Generally, extreme weight loss in a short amount of time isn’t the healthiest option for your body to go through.

It can also make maintaining your weight a lot harder in the long run. So try to set realistic goals and take things one kilo at a time.

Don’t cut your calories drastically: In order to lose weight, one should have fewer calories and exercise. However, cutting your calories too much can lead to greater loss of muscle rather than fat.

Instead, aim to moderately reduce the number of calories you consume per day to minimise muscle loss while still facilitating fat loss.

Start measuring and tracking your food: People tend to underestimate the amount of food they actually eat.

Two great ways to avoid this is to measure your portions and keep track of what you are eating.
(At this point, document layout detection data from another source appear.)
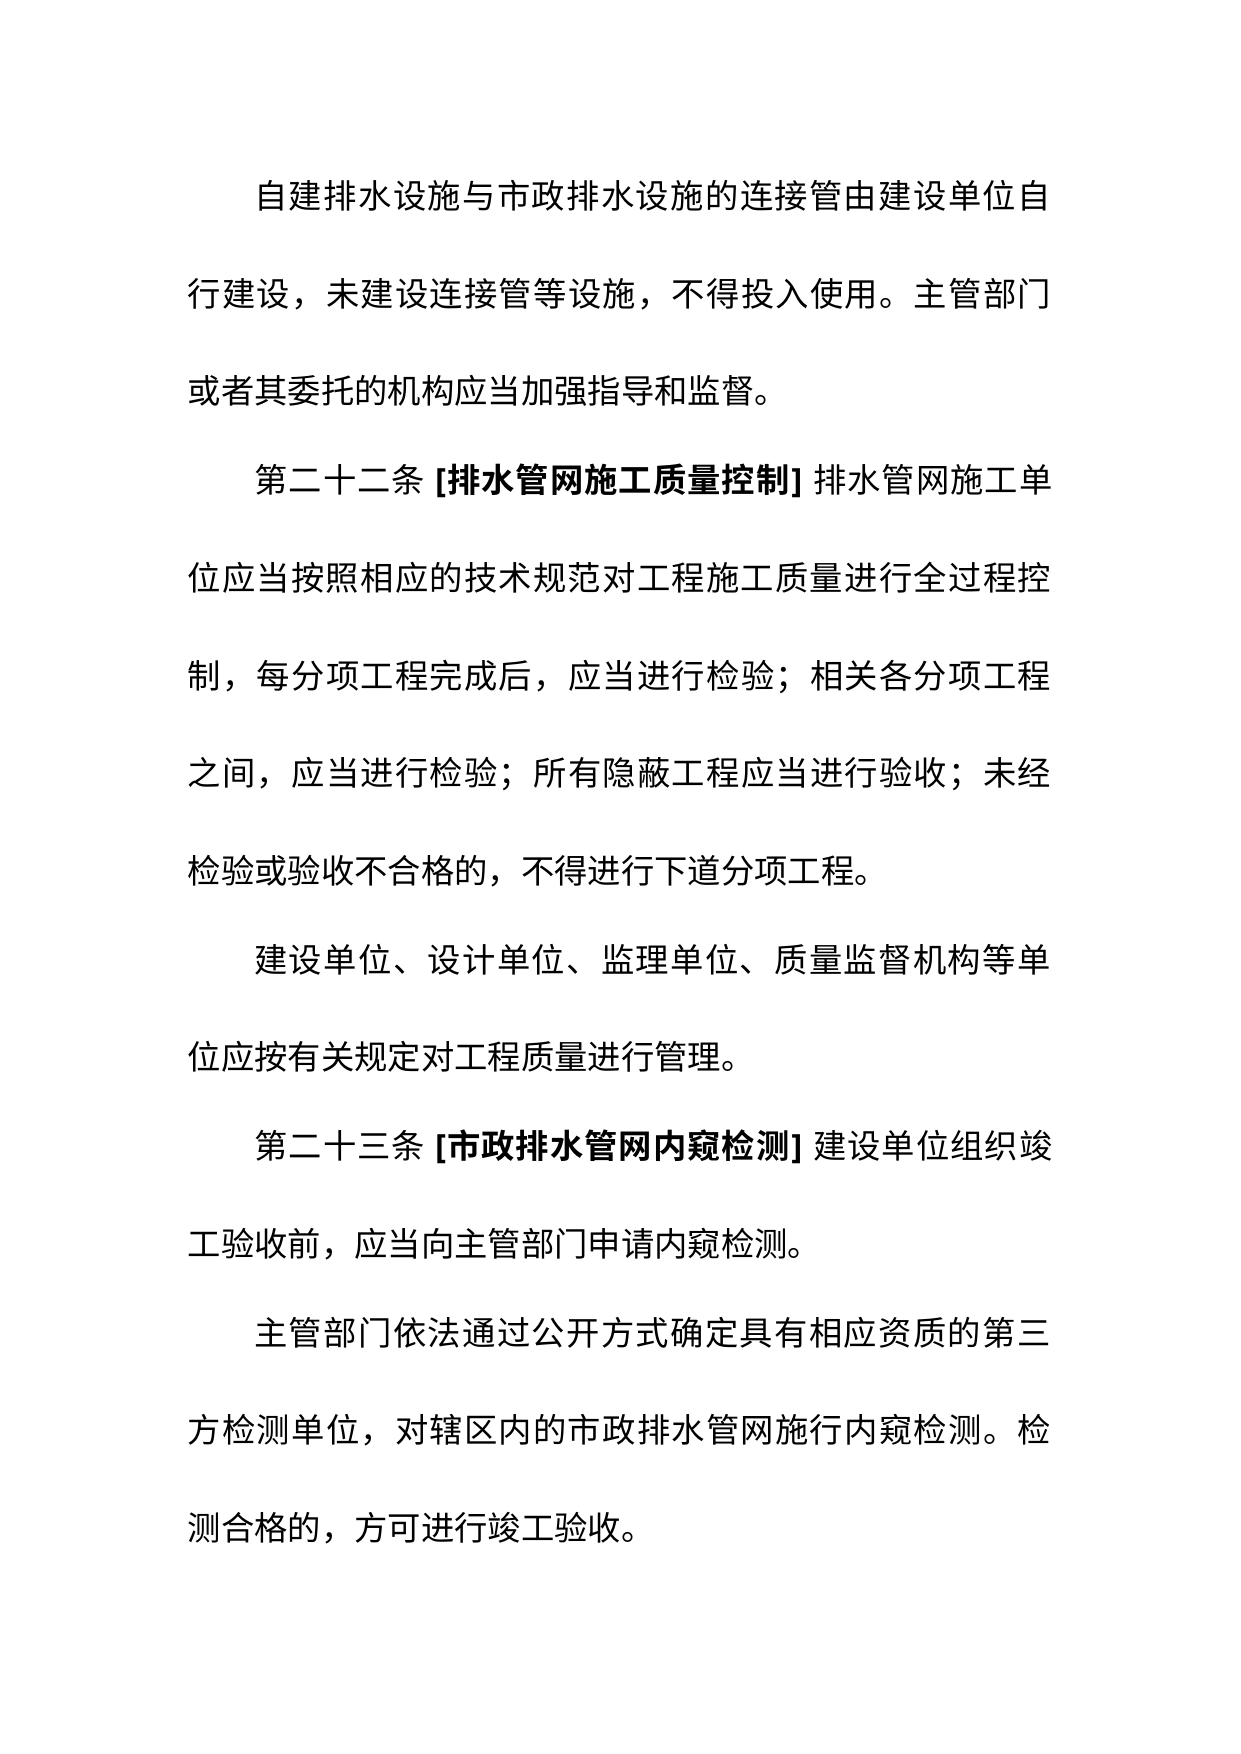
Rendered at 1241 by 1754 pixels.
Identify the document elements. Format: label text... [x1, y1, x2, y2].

text 建设单位、设计单位、监理单位、质量监督机构等单位应按有关规定对工程质量进行管理。 [187, 925, 1053, 1088]
text 第二十三条 [市政排水管网内窥检测] 建设单位组织竣工验收前，应当向主管部门申请内窥检测。 [187, 1112, 1053, 1274]
text 自建排水设施与市政排水设施的连接管由建设单位自行建设，未建设连接管等设施，不得投入使用。主管部门或者其委托的机构应当加强指导和监督。 [187, 162, 1053, 422]
text 主管部门依法通过公开方式确定具有相应资质的第三方检测单位，对辖区内的市政排水管网施行内窥检测。检测合格的，方可进行竣工验收。 [187, 1298, 1053, 1558]
text 第二十二条 [排水管网施工质量控制] 排水管网施工单位应当按照相应的技术规范对工程施工质量进行全过程控制，每分项工程完成后，应当进行检验；相关各分项工程之间，应当进行检验；所有隐蔽工程应当进行验收；未经检验或验收不合格的，不得进行下道分项工程。 [187, 446, 1053, 901]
In addition to the calories, you may also want to monitor macronutrients like carbs, fat, and protein.

Fill up on healthy stuff first: You can reduce the number of calories you consume by eating more leafy greens like spinach, lettuce, fruits, vegetables, complex carbs including oatmeal, quinoa, barley, legumes, and rice, foods high in omega-3 fatty acids like salmon, chia seeds, lean proteins such as chicken breast, cottage cheese, and a fewer sugar-sweetened products and beverages, processed meats, and fried food.

Eat plenty of protein: Protein is important for maintaining the muscle you have and supporting new muscle growth, especially when losing weight.

Eating plenty of protein with a reduced calorie diet without weight training may not help you gain muscle, but it will help you maintain muscle while increasing fat loss.

Exercise: Exercise is the most effective way to encourage fat loss rather than muscle loss. But try not to go overboard.

Working out too hard or too often can lead to a burnout.

Also, it can increase your risk of injury. So be sure to give yourself enough time to rest after each sweat session.